Nasihat untuk Presiden
Dalam pertemuan itu, Ba’asyir menyampaikan pesan khusus agar Jokowi dapat menjadi pemimpin yang membela Islam secara kuat.
“Pak Jokowi orang yang kuat, mudah-mudahan jadi pembela Islam yang kuat,” ujar Ba’asyir.
Ia menegaskan bahwa memberi nasihat kepada pemimpin adalah kewajiban bagi seorang Muslim, termasuk kepada presiden.
Kronologi Pertemuan
- Ba’asyir tiba di kediaman Jokowi sekitar pukul 12.33 WIB menggunakan mobil sedan berplat AD 1253 YS.
- Jokowi langsung menyambut kedatangannya dengan penuh hormat.
- Pertemuan berlangsung secara tertutup selama kurang lebih 20 menit.
- Setelah itu, Ba’asyir meninggalkan lokasi tanpa memberikan keterangan tambahan selain pesan yang telah disampaikannya.
Respons Publik
Pertemuan ini segera menjadi perbincangan hangat di media sosial dan media massa. Sebagian pihak menilai langkah Ba’asyir sebagai bentuk silaturahmi positif, sementara yang lain menyoroti sisi politis mengingat rekam jejak panjang Ba’asyir yang pernah terjerat kasus hukum terkait terorisme.
Pengamat politik juga melihat pertemuan ini sebagai bagian dari dinamika hubungan agama dan politik di Indonesia. Menurut mereka, kedekatan presiden dengan tokoh agama bisa memberi pengaruh signifikan terhadap persepsi publik, terutama menjelang tahun politik.

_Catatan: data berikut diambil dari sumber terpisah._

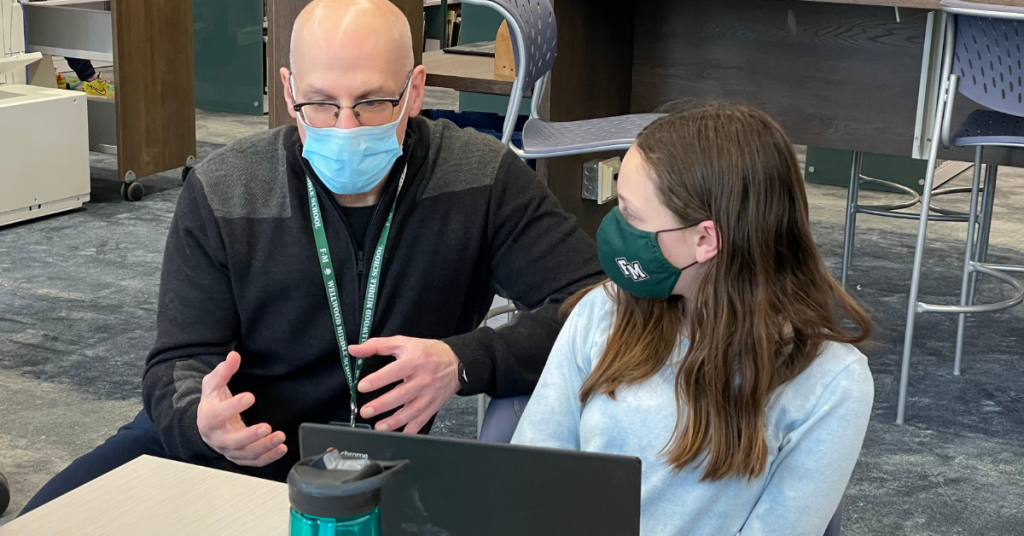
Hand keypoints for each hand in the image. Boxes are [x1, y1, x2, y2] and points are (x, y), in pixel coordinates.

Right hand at [197, 351, 286, 466]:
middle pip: (232, 442)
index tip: (249, 397)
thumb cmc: (212, 403)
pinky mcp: (240, 456)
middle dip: (250, 436)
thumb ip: (223, 371)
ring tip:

Rekam Jejak Abu Bakar Ba’asyir
- Lahir di Jombang, Jawa Timur, 17 Agustus 1938.
- Pernah memimpin Majelis Mujahidin Indonesia (MMI).
- Beberapa kali menjalani hukuman penjara terkait kasus terorisme.
- Dibebaskan pada Januari 2021.
- Tahun 2022, Ba’asyir sempat menyatakan penerimaan terhadap Pancasila dalam sebuah video yang beredar luas.